SEITENAUSZUG:
· · · · · · ·
Leitsatz (amtlich)

Zumindest in Umgehungsfällen, in denen der Eigentümer sich selbst oder einer Sanierungsgesellschaft ein Erbbaurecht bestellt, das in engem zeitlichem Zusammenhang dazu in Wohnungs- und Teilerbbaurechte aufgeteilt wird, gilt entsprechend § 172 BauGB der Genehmigungsvorbehalt auch für die Aufteilung des Erbbaurechts in Wohnungs- und Teilerbbaurechte.

 

Normenkette

BauGB § 172; WEG § 30

 

Tenor

I. Die Beschwerde der Beteiligten gegen die Zwischenverfügung des Amtsgerichts München - Grundbuchamt - vom 4. Januar 2021 wird zurückgewiesen.

II. Der Geschäftswert für das Beschwerdeverfahren wird auf 5.000 EUR festgesetzt.

 

Gründe

I. Die Beteiligte, eine GmbH & Co KG, ist im Grundbuch als Eigentümerin eines bebauten Grundstücks eingetragen, das im Bereich einer Erhaltungssatzung der Landeshauptstadt X. nach § 172 BauGB gelegen ist.

In einem notariellem Vertrag vom XX.XX.2020 über die Bestellung eines Erbbaurechts und Begründung von Wohnungs- und Teilerbbaurechten ist unter Teil A 2. Folgendes bestimmt:

2.1 Bestellung

Die ... (Beteiligte) - nachstehend auch als Eigentümer oder Grundstückseigentümer bezeichnet - bestellt hiermit für sich selbst als alleinige Berechtigte - nachstehend auch als Erbbauberechtigter oder Erbbaurechtsinhaber bezeichnet - an dem in Teil A Ziffer 1. dieser Urkunde näher beschriebenen Erbbaugrundstück ein Erbbaurecht, ...

2.3 Gebäude

Der Erbbauberechtigte ist berechtigt, das auf dem Erbbaugrundstück befindliche Wohnhaus zu belassen, es umzubauen und es zu sanieren und zu renovieren.
· · · · · · ·
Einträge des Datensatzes
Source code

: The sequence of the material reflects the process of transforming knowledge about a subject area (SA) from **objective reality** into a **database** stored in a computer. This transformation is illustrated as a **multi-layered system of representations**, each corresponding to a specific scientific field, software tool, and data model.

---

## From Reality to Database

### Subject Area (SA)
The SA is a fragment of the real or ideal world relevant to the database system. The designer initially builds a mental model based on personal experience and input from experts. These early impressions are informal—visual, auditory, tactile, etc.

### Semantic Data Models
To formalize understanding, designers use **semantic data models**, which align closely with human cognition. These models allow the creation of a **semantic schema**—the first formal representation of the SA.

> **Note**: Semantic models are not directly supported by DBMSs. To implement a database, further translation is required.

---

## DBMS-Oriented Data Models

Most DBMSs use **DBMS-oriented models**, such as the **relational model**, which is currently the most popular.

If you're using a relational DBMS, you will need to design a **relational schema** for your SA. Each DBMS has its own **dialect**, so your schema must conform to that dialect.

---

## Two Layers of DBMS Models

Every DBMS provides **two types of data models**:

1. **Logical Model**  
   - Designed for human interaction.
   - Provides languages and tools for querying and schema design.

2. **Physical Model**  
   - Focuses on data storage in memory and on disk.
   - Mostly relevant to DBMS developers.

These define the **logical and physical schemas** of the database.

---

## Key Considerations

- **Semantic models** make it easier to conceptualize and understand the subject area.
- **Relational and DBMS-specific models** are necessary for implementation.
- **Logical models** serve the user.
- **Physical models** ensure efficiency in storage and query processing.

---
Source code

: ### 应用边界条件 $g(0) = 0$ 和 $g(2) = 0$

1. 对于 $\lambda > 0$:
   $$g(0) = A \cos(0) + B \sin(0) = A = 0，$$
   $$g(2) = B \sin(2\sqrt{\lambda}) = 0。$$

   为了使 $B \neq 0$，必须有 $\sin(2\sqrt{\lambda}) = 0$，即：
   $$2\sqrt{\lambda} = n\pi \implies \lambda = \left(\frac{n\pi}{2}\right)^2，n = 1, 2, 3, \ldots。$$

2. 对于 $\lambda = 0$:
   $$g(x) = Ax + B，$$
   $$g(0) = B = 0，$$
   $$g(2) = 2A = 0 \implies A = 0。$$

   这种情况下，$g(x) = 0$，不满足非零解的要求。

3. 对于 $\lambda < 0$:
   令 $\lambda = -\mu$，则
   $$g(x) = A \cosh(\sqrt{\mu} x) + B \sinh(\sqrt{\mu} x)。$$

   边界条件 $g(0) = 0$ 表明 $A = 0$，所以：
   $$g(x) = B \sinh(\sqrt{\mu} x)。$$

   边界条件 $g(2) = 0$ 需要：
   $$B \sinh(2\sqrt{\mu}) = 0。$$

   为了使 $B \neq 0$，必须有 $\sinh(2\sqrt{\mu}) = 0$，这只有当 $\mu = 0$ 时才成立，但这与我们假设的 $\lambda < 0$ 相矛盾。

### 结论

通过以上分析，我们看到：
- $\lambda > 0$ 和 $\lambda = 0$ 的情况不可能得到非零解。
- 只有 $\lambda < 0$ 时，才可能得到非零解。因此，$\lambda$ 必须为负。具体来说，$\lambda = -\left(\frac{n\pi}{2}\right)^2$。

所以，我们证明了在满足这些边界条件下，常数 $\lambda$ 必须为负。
· · · · · · ·
AUFGABE 1:
Gib die Zeilen, nicht den Gerichtsbeschluss, wortgetreu aus, beginnend mit ihrer ersten Zeile und endend mit der Zeile, die „The SA is a“ enthält, beide eingeschlossen.
AUFGABE 2:
Führe den Gerichtsbeschluss zum Erbbaurecht im Gebiet einer Erhaltungssatzung im nächsten Abschnitt nach seinem letzten Satz weiter.
Der Gerichtsbeschluss und die Zeilen hängen inhaltlich nicht miteinander zusammen.

ANTWORTFELD 1:
Source code

: The sequence of the material reflects the process of transforming knowledge about a subject area (SA) from **objective reality** into a **database** stored in a computer. This transformation is illustrated as a **multi-layered system of representations**, each corresponding to a specific scientific field, software tool, and data model.

---

## From Reality to Database

### Subject Area (SA)
The SA is a fragment of the real or ideal world relevant to the database system. The designer initially builds a mental model based on personal experience and input from experts. These early impressions are informal—visual, auditory, tactile, etc.

ANTWORTFELD 2:
In Teil B heißt es unter 1. Vorbemerkung:

Klargestellt wird, dass sich alle Vereinbarungen zur nachstehenden Einräumung von Sondereigentum nicht auf das Erbbaugrundstück, sondern auf das Erbbaurecht beziehen.

Soweit nachstehend von Wohnungseigentum oder Teileigentum die Rede ist, ist insoweit das Wohnungserbbaurecht bzw. das Teilerbbaurecht gemeint.

Eigentümer im Sinne des Abschnitts B ist der Erbbauberechtigte des gemäß Teil A neu begründeten Erbbaurechts.

In Teil B Ziffer 2.1. Teilungserklärung ist bestimmt:

Der Eigentümer teilt hiermit das Eigentum an dem in Ziffer 1 definierten WE-Grundstück gemäß § 8 des Wohnungseigentumsgesetzes in Miteigentumsanteile in der Weise auf, dass mit jedem Anteil das Sondereigentum an einer bestimmten Wohnung bzw. an nicht zu Wohnzwecken dienenden bestimmten Räumen in dem auf dem Grundstück errichteten bzw. zu errichtenden Gebäude verbunden ist.

Im weiteren wird das Gebäude in 27 Miteigentumsanteile aufgeteilt.

Am 24.11.2020 legte der Notar die Urkunde unter anderem zum Vollzug der Begründung des Erbbaurechts mit Erbbauzinsreallast und Begründung von Wohnungs- bzw. Teilerbaurechten vor.

Mit fristsetzender Zwischenverfügung hat das Grundbuchamt am 4.1.2021 - soweit hier von Belang - beanstandet, das Grundstück liege im Bereich einer Erhaltungssatzung. Es sei daher eine entsprechender Genehmigung der Landeshauptstadt erforderlich. Nach § 30 WEG würden alle Regelungen gelten, die sich auf das Wohnungs- und Teileigentum nach dem WEG beziehe. Nach Sinn und Zweck der Vorschrift gelte § 172 BauGB auch für Wohnungs- und Teilerbbaurechte. Ohne dieses Verständnis sei die Umgehung des Genehmigungserfordernisses möglich, wenn erst ein Eigentümererbbaurecht bestellt werde.

Dagegen richtet sich die Beschwerde vom 26.2.2021, mit der die Beteiligte geltend macht, das Genehmigungserfordernis nach § 172 BauGB erstrecke sich nicht auf die Begründung von Wohnungs- und Teilerbbaurechten.

Das Grundbuchamt hat der Beschwerde nicht abgeholfen.

II. 1. Die nach § 71 Abs. 1 GBO gegen die Zwischenverfügung (§ 18 Abs. 1 GBO) gerichtete Beschwerde ist statthaft und auch im Übrigen zulässig (§§ 73, 15 Abs. 2 GBO).

2. Die Beschwerde hat allerdings keinen Erfolg, da das Grundbuchamt zutreffend zur Beseitigung des Hindernisses die Vorlage einer Genehmigung nach § 172 BauGB verlangt.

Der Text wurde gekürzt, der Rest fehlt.